### WHAT IS REQUIRED
Leave the pictures out and write out exactly the lines from the top of the entries through the line containing "should allow old code like that to work.".

### WORKING DATA
+ + + +

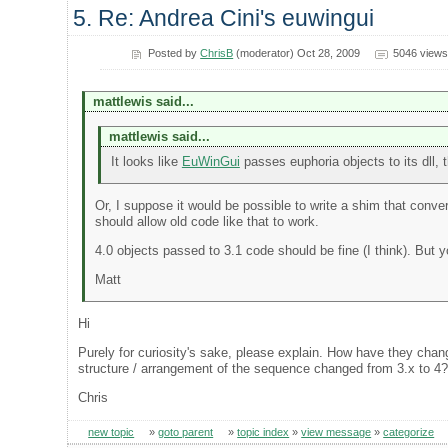
5. Re: Andrea Cini's euwingui
Posted by
ChrisB
(moderator) Oct 28, 2009
5046 views
mattlewis said...
mattlewis said...
It looks like
EuWinGui
passes euphoria objects to its dll, t
Or, I suppose it would be possible to write a shim that conver
should allow old code like that to work.
4.0 objects passed to 3.1 code should be fine (I think). But 
Matt
Hi
Purely for curiosity's sake, please explain. How have they cha
structure / arrangement of the sequence changed from 3.x to 4
Chris
new topic
»
goto parent
»
topic index
»
view message
»
categorize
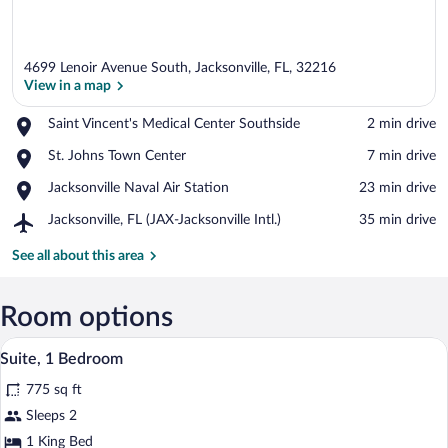
4699 Lenoir Avenue South, Jacksonville, FL, 32216
View in a map
Place,
Saint Vincent's Medical Center Southside
‪2 min drive‬
Saint
View in a map
Place,
St. Johns Town Center
‪7 min drive‬
Vincent's
St.
Medical
Place,
Jacksonville Naval Air Station
‪23 min drive‬
Johns
Center
Jacksonville
Town
Southside
Airport,
Jacksonville, FL (JAX-Jacksonville Intl.)
‪35 min drive‬
Naval
Center
Jacksonville,
Air
FL
See all about this area
Station
(JAX-
Jacksonville
Intl.)
Room options
Desk, laptop workspace, blackout drapes
View
6
Suite, 1 Bedroom
all
775 sq ft
photos
for
Sleeps 2
Suite,
1 King Bed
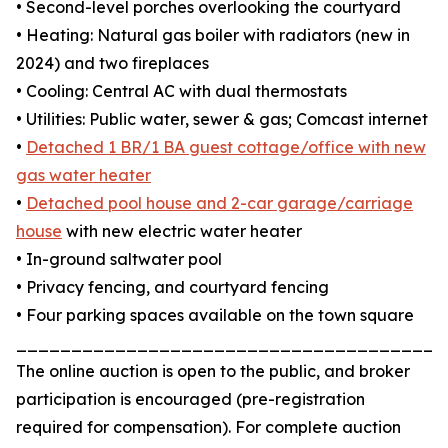
• Second-level porches overlooking the courtyard
• Heating: Natural gas boiler with radiators (new in
2024) and two fireplaces
• Cooling: Central AC with dual thermostats
• Utilities: Public water, sewer & gas; Comcast internet
•
Detached 1 BR/1 BA guest cottage/office with new
gas water heater
•
Detached pool house and 2-car garage/carriage
house
with new electric water heater
• In-ground saltwater pool
• Privacy fencing, and courtyard fencing
• Four parking spaces available on the town square
_______________________________________
The online auction is open to the public, and broker
participation is encouraged (pre-registration
required for compensation). For complete auction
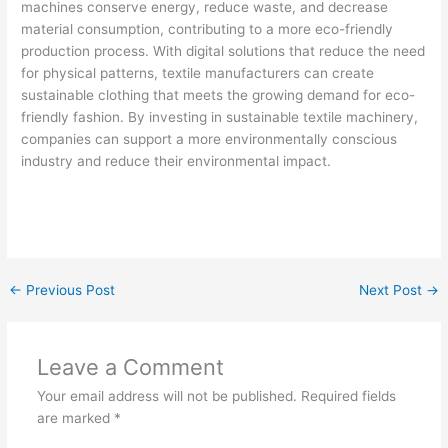
machines conserve energy, reduce waste, and decrease
material consumption, contributing to a more eco-friendly
production process. With digital solutions that reduce the need
for physical patterns, textile manufacturers can create
sustainable clothing that meets the growing demand for eco-
friendly fashion. By investing in sustainable textile machinery,
companies can support a more environmentally conscious
industry and reduce their environmental impact.
←
Previous Post
Next Post
→
Leave a Comment
Your email address will not be published.
Required fields
are marked
*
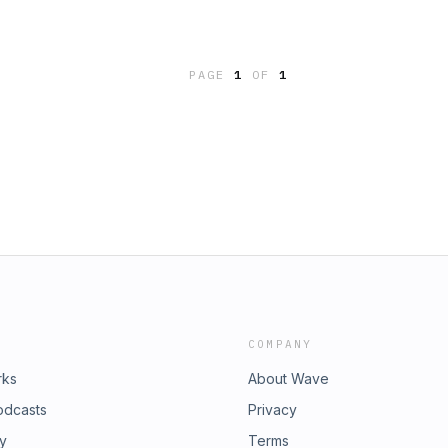
PAGE
1
OF
1
COMPANY
rks
About Wave
odcasts
Privacy
ry
Terms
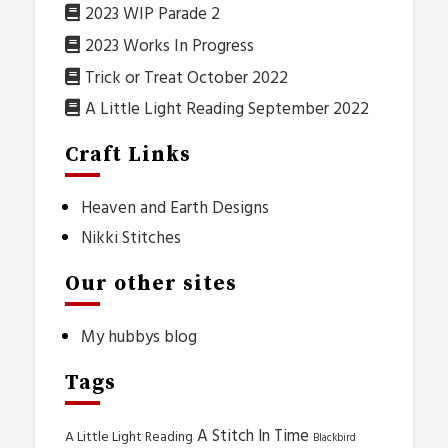
2023 WIP Parade 2
2023 Works In Progress
Trick or Treat October 2022
A Little Light Reading September 2022
Craft Links
Heaven and Earth Designs
Nikki Stitches
Our other sites
My hubbys blog
Tags
A Stitch In Time
A Little Light Reading
Blackbird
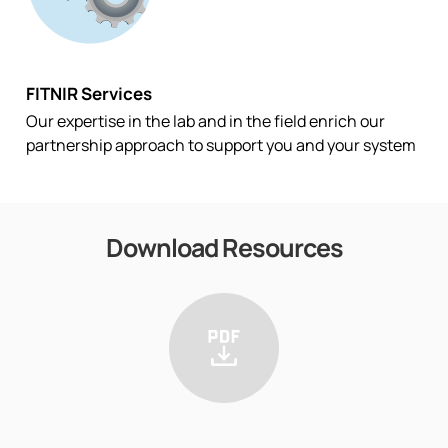
FITNIR Services
Our expertise in the lab and in the field enrich our
partnership approach to support you and your system
Download Resources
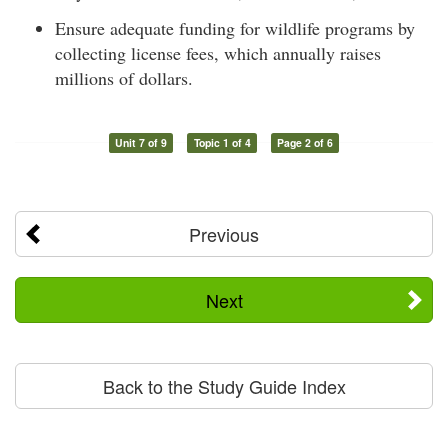
Ensure adequate funding for wildlife programs by
collecting license fees, which annually raises
millions of dollars.
Unit 7 of 9
Topic 1 of 4
Page 2 of 6
Previous
Next
Back to the Study Guide Index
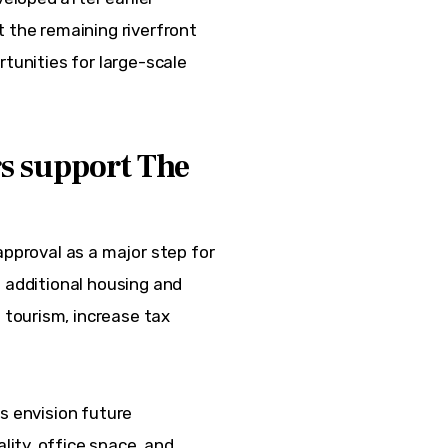
 the remaining riverfront 
rtunities for large-scale 
rs support The
approval as a major step for 
 additional housing and 
tourism, increase tax 
s envision future 
ity, office space, and 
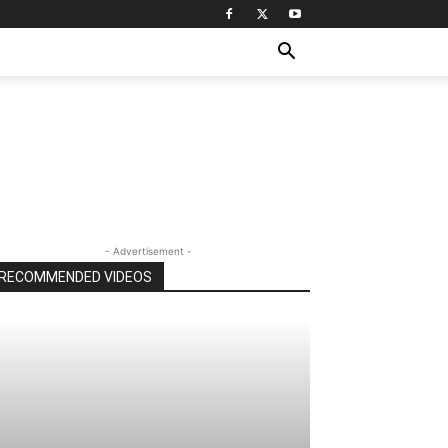
- Advertisement -
RECOMMENDED VIDEOS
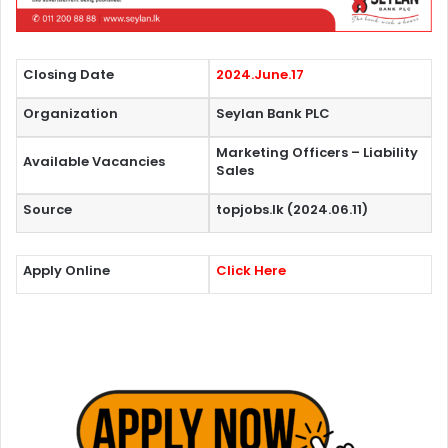
Closing Date
2024.June.17
Organization
Seylan Bank PLC
Marketing Officers – Liability
Available Vacancies
Sales
Source
topjobs.lk (2024.06.11)
Apply Online
Click Here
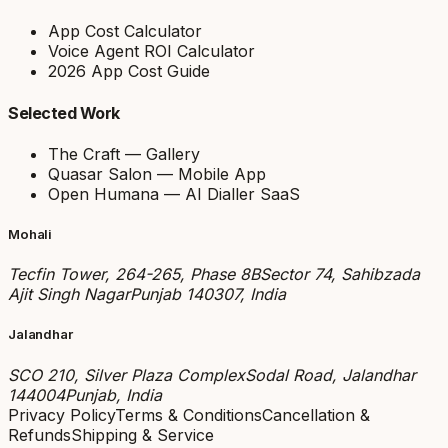
App Cost Calculator
Voice Agent ROI Calculator
2026 App Cost Guide
Selected Work
The Craft — Gallery
Quasar Salon — Mobile App
Open Humana — AI Dialler SaaS
Mohali
Tecfin Tower, 264-265, Phase 8B
Sector 74, Sahibzada
Ajit Singh Nagar
Punjab 140307, India
Jalandhar
SCO 210, Silver Plaza Complex
Sodal Road, Jalandhar
144004
Punjab, India
Privacy Policy
Terms & Conditions
Cancellation &
Refunds
Shipping & Service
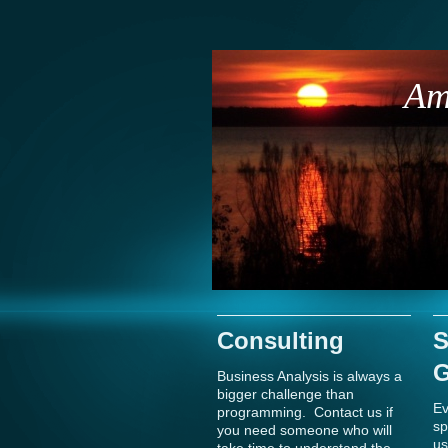
Am
Consulting
S
G
Business Analysis is always a
bigger challenge than
Ev
programming. Contact us if
sp
you need someone who will
us
take time to understand the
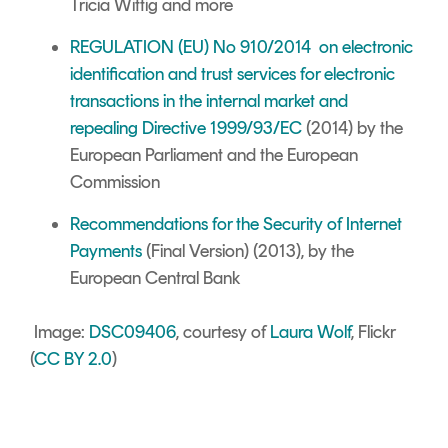
Tricia Wittig
and more
REGULATION (EU) No 910/2014 on electronic
identification and trust services for electronic
transactions in the internal market and
repealing Directive 1999/93/EC
(2014) by the
European Parliament and the European
Commission
Recommendations for the Security of Internet
Payments
(Final Version) (2013), by the
European Central Bank
Image:
DSC09406
, courtesy of
Laura Wolf
, Flickr
(
CC BY 2.0
)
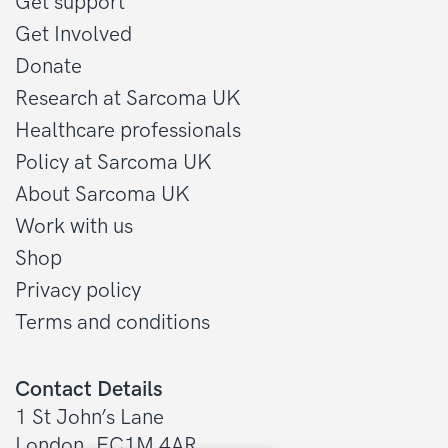
Get support
Get Involved
Donate
Research at Sarcoma UK
Healthcare professionals
Policy at Sarcoma UK
About Sarcoma UK
Work with us
Shop
Privacy policy
Terms and conditions
Contact Details
1 St John’s Lane
London, EC1M 4AR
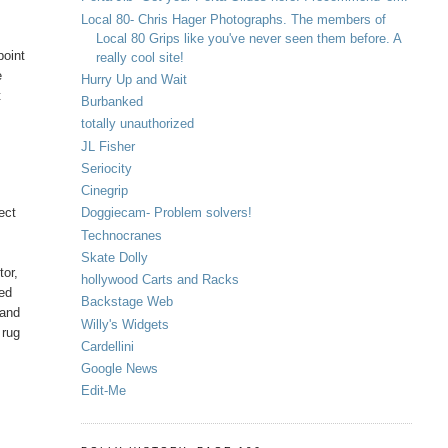
Local 80- Chris Hager Photographs. The members of
Local 80 Grips like you've never seen them before. A
point
really cool site!
e
Hurry Up and Wait
t
Burbanked
totally unauthorized
JL Fisher
Seriocity
Cinegrip
ect
Doggiecam- Problem solvers!
Technocranes
Skate Dolly
tor,
hollywood Carts and Racks
Sed
Backstage Web
 and
Willy's Widgets
 rug
Cardellini
Google News
Edit-Me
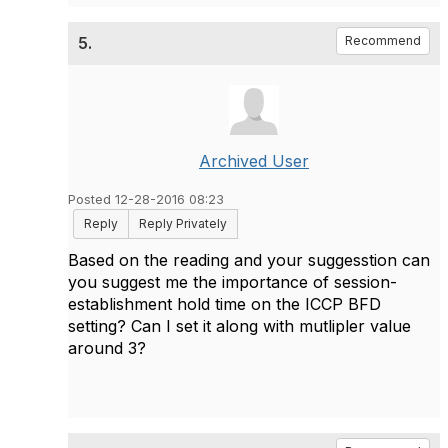
5.
Recommend
Archived User
Posted 12-28-2016 08:23
Reply
Reply Privately
Based on the reading and your suggesstion can
you suggest me the importance of session-
establishment hold time on the ICCP BFD
setting? Can I set it along with mutlipler value
around 3?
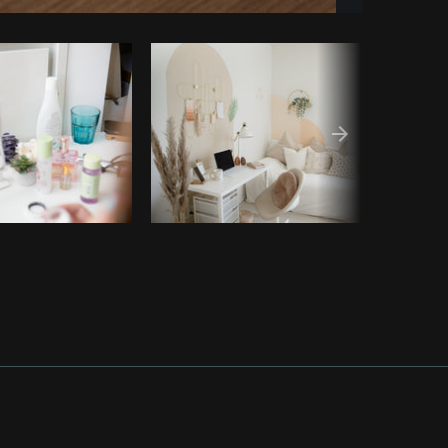
Copy code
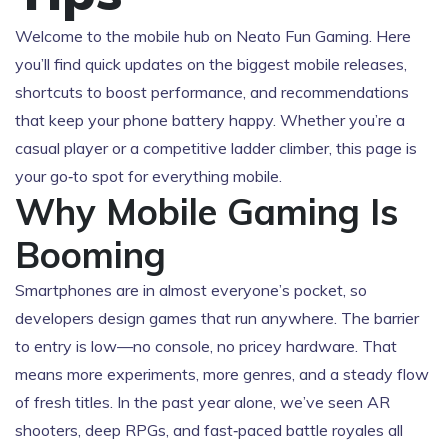
Welcome to the mobile hub on Neato Fun Gaming. Here
you’ll find quick updates on the biggest mobile releases,
shortcuts to boost performance, and recommendations
that keep your phone battery happy. Whether you’re a
casual player or a competitive ladder climber, this page is
your go‑to spot for everything mobile.
Why Mobile Gaming Is
Booming
Smartphones are in almost everyone’s pocket, so
developers design games that run anywhere. The barrier
to entry is low—no console, no pricey hardware. That
means more experiments, more genres, and a steady flow
of fresh titles. In the past year alone, we’ve seen AR
shooters, deep RPGs, and fast‑paced battle royales all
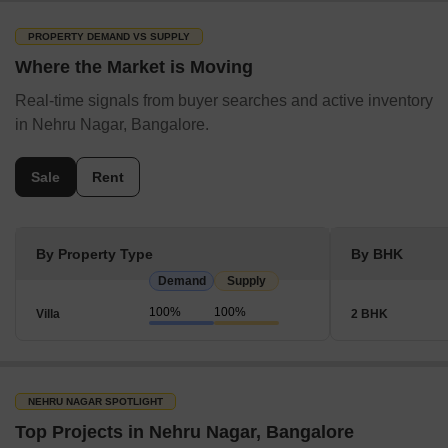
PROPERTY DEMAND VS SUPPLY
Where the Market is Moving
Real-time signals from buyer searches and active inventory
in Nehru Nagar, Bangalore.
Sale
Rent
By Property Type
By BHK
Demand
Supply
100%
100%
Villa
2 BHK
NEHRU NAGAR SPOTLIGHT
Top Projects in Nehru Nagar, Bangalore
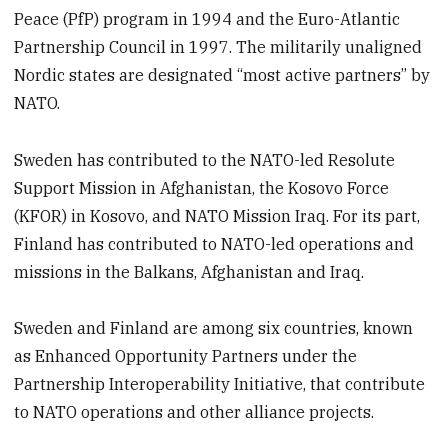
Peace (PfP) program in 1994 and the Euro-Atlantic
Partnership Council in 1997. The militarily unaligned
Nordic states are designated “most active partners” by
NATO.
Sweden has contributed to the NATO-led Resolute
Support Mission in Afghanistan, the Kosovo Force
(KFOR) in Kosovo, and NATO Mission Iraq. For its part,
Finland has contributed to NATO-led operations and
missions in the Balkans, Afghanistan and Iraq.
Sweden and Finland are among six countries, known
as Enhanced Opportunity Partners under the
Partnership Interoperability Initiative, that contribute
to NATO operations and other alliance projects.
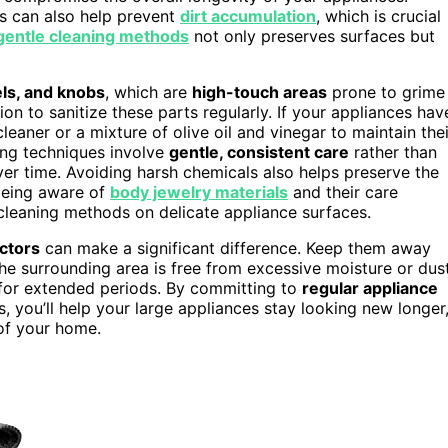
s can also help prevent
dirt accumulation
, which is crucial
gentle cleaning methods
not only preserves surfaces but
els, and knobs
, which are
high-touch areas
prone to grime
ion to sanitize these parts regularly. If your appliances hav
cleaner or a mixture of olive oil and vinegar to maintain thei
ing techniques involve
gentle, consistent care
rather than
er time. Avoiding harsh chemicals also helps preserve the
 being aware of
body jewelry materials
and their care
cleaning methods on delicate appliance surfaces.
ctors
can make a significant difference. Keep them away
the surrounding area is free from excessive moisture or dust
 for extended periods. By committing to
regular appliance
 you’ll help your large appliances stay looking new longer
of your home.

+ + + +

### ANSWER BOX
5. Re: Andrea Cini's euwingui
Posted by
ChrisB
(moderator) Oct 28, 2009
5046 views
mattlewis said...
mattlewis said...
It looks like
EuWinGui
passes euphoria objects to its dll, t
Or, I suppose it would be possible to write a shim that conver
should allow old code like that to work.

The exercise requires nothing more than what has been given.